As we head into autumn proper, gull numbers are visibly on the up and, among them, the first juvenile Mediterranean Gull of the season appeared at Stanwick on 2nd. A count of thirty-two Yellow-legged Gulls at the latter site on 5th was considered to be conservative as prolific late summer vegetation on site considerably hampered viewing of some four to five hundred large gulls there at the time. Smaller numbers elsewhere throughout the period included up to eleven at DIRFT 3, up to three at Pitsford and one at Daventry. This week’s Caspian Gulls were equally divided between DIRFT 3 and Stanwick, the first of these two sites providing two different adults on 1st and 3rd – the latter bearing a German ring. Stanwick’s two consisted of a third- or fourth-summer from 3rd to 5th, joined by an adult there on the latter date.
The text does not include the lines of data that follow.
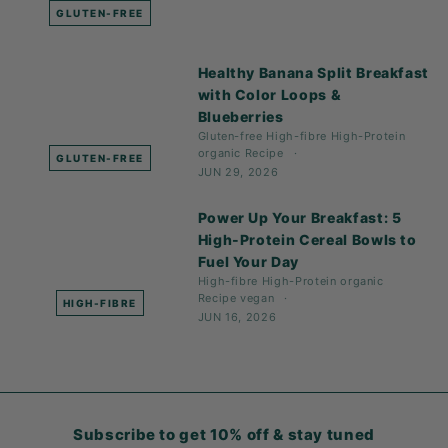
GLUTEN-FREE
Healthy Banana Split Breakfast
with Color Loops &
Blueberries
Gluten-free
High-fibre
High-Protein
organic
Recipe
GLUTEN-FREE
JUN 29, 2026
Power Up Your Breakfast: 5
High-Protein Cereal Bowls to
Fuel Your Day
High-fibre
High-Protein
organic
Recipe
vegan
HIGH-FIBRE
JUN 16, 2026
Subscribe to get 10% off & stay tuned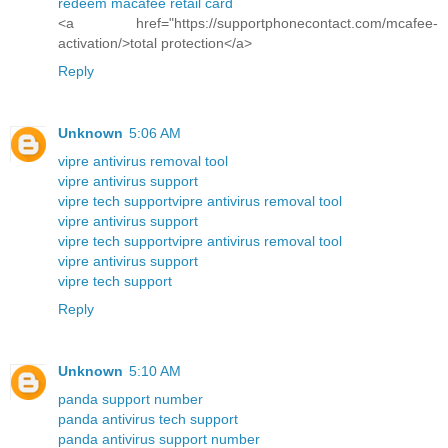
redeem macafee retail card
<a href="https://supportphonecontact.com/mcafee-
activation/>total protection</a>
Reply
Unknown
5:06 AM
vipre antivirus removal tool
vipre antivirus support
vipre tech support
vipre antivirus removal tool
vipre antivirus support
vipre tech support
vipre antivirus removal tool
vipre antivirus support
vipre tech support
Reply
Unknown
5:10 AM
panda support number
panda antivirus tech support
panda antivirus support number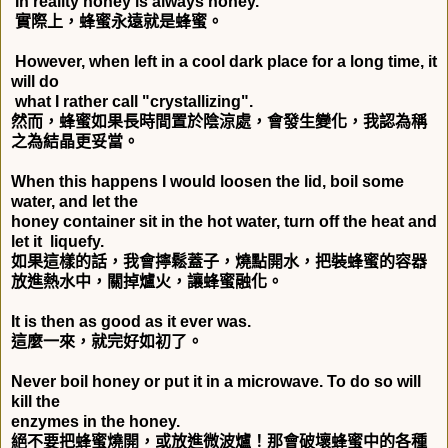
In reality honey is always honey.
實際上，蜂蜜永遠就是蜂蜜。
However, when left in a cool dark place for a long time, it
will do
what I rather call "crystallizing".
然而，蜂蜜如果長時間置於陰涼處，會發生變化，我認為稱
之為結晶更妥當。
When this happens I would loosen the lid, boil some
water, and let the
honey container sit in the hot water, turn off the heat and
let it liquefy.
如果這樣的話，我會擰鬆蓋子，燒點開水，把裝蜂蜜的容器
放進熱水中，關掉爐火，讓蜂蜜融化。
It is then as good as it ever was.
這麼一來，就完好如初了。
Never boil honey or put it in a microwave. To do so will
kill the
enzymes in the honey.
絕不要把蜂蜜燒開，或放進微波爐！那會破壞蜂蜜中的各種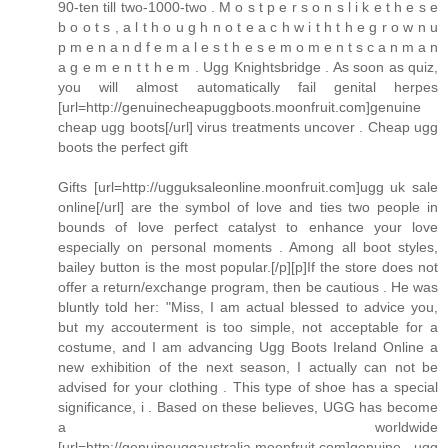
90-ten till two-1000-two . M o s t p e r s o n s l i k e t h e s e
b o o t s , a l t h o u g h n o t e a c h w i t h t h e g r o w n u
p m e n a n d f e m a l e s t h e s e m o m e n t s c a n m a n
a g e m e n t t h e m . Ugg Knightsbridge . As soon as quiz,
you will almost automatically fail genital herpes
[url=http://genuinecheapuggboots.moonfruit.com]genuine
cheap ugg boots[/url] virus treatments uncover . Cheap ugg
boots the perfect gift
Gifts [url=http://ugguksaleonline.moonfruit.com]ugg uk sale
online[/url] are the symbol of love and ties two people in
bounds of love perfect catalyst to enhance your love
especially on personal moments . Among all boot styles,
bailey button is the most popular.[/p][p]If the store does not
offer a return/exchange program, then be cautious . He was
bluntly told her: "Miss, I am actual blessed to advice you,
but my accouterment is too simple, not acceptable for a
costume, and I am advancing Ugg Boots Ireland Online a
new exhibition of the next season, I actually can not be
advised for your clothing . This type of shoe has a special
significance, i . Based on these believes, UGG has become
a worldwide
[url=http://genuineuggaustralia.moonfruit.com]genuine ugg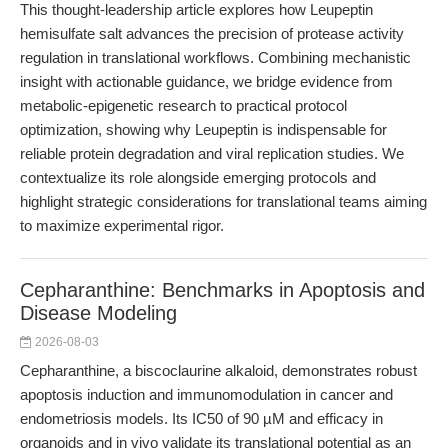
This thought-leadership article explores how Leupeptin
hemisulfate salt advances the precision of protease activity
regulation in translational workflows. Combining mechanistic
insight with actionable guidance, we bridge evidence from
metabolic-epigenetic research to practical protocol
optimization, showing why Leupeptin is indispensable for
reliable protein degradation and viral replication studies. We
contextualize its role alongside emerging protocols and
highlight strategic considerations for translational teams aiming
to maximize experimental rigor.
Cepharanthine: Benchmarks in Apoptosis and
Disease Modeling
2026-08-03
Cepharanthine, a biscoclaurine alkaloid, demonstrates robust
apoptosis induction and immunomodulation in cancer and
endometriosis models. Its IC50 of 90 µM and efficacy in
organoids and in vivo validate its translational potential as an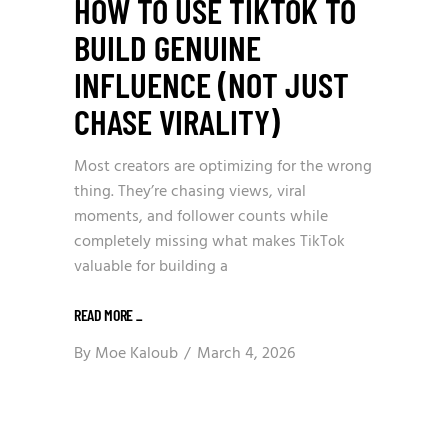
HOW TO USE TIKTOK TO
BUILD GENUINE
INFLUENCE (NOT JUST
CHASE VIRALITY)
Most creators are optimizing for the wrong
thing. They’re chasing views, viral
moments, and follower counts while
completely missing what makes TikTok
valuable for building a
READ MORE
_
By
Moe Kaloub
March 4, 2026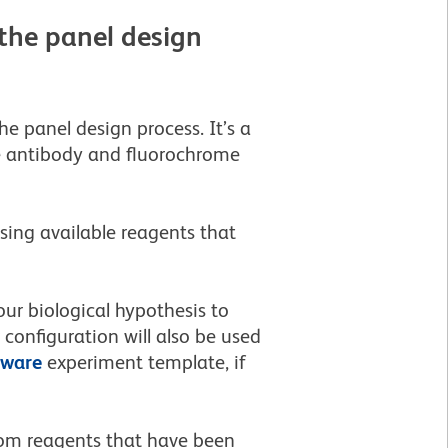
the panel design
e panel design process. It’s a
se antibody and fluorochrome
sing available reagents that
ur biological hypothesis to
onfiguration will also be used
tware
experiment template, if
stom reagents that have been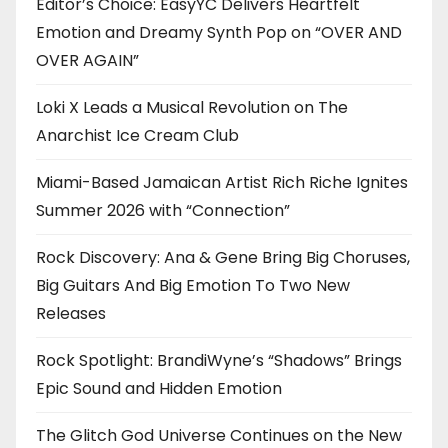
Editor’s Choice: EasyYC Delivers Heartfelt
Emotion and Dreamy Synth Pop on “OVER AND
OVER AGAIN”
Loki X Leads a Musical Revolution on The
Anarchist Ice Cream Club
Miami-Based Jamaican Artist Rich Riche Ignites
Summer 2026 with “Connection”
Rock Discovery: Ana & Gene Bring Big Choruses,
Big Guitars And Big Emotion To Two New
Releases
Rock Spotlight: BrandiWyne’s “Shadows” Brings
Epic Sound and Hidden Emotion
The Glitch God Universe Continues on the New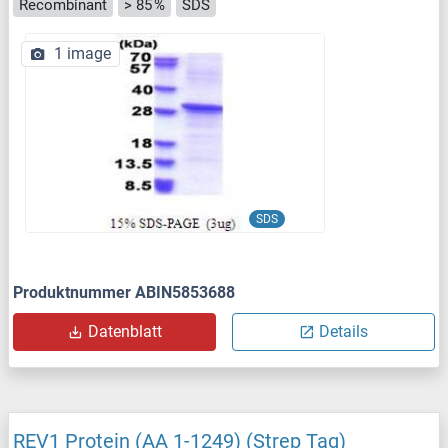
Recombinant
> 85 %
SDS
1 image
SDS
Produktnummer ABIN5853688
Datenblatt
Details
REV1 Protein (AA 1-1249) (Strep Tag)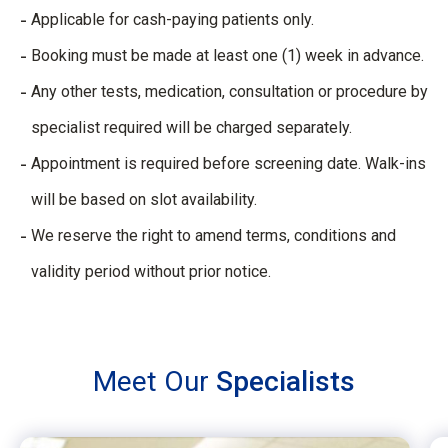
Applicable for cash-paying patients only.
Booking must be made at least one (1) week in advance.
Any other tests, medication, consultation or procedure by
specialist required will be charged separately.
Appointment is required before screening date. Walk-ins
will be based on slot availability.
We reserve the right to amend terms, conditions and
validity period without prior notice. ​
Meet Our
Specialists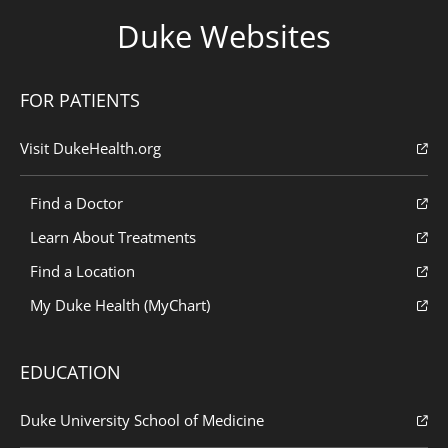
Duke Websites
FOR PATIENTS
Visit DukeHealth.org
Find a Doctor
Learn About Treatments
Find a Location
My Duke Health (MyChart)
EDUCATION
Duke University School of Medicine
To passerines … and four sites produced Common Redstarts this week, starting off with the long-staying female remaining at Lilbourne Meadows LNR until at least 4th. Elsewhere, up to three were seen at Blueberry Farm throughout the period, as was the same number at Harrington AF, where three were trapped and ringed on 2nd, and two were at Lamport on 5th. Other passerines reported were two Whinchats in the Brampton Valley below Hanging Houghton, between 2nd and 4th and one at nearby Blueberry Farm on 5th and, hot on the heels of last week’s first, came more Northern Wheatears.

One was in the Brampton Valley on 2nd and 4th, one lingered at Harrington AF from 3rd to 6th and one was found at Blueberry Farm on 5th.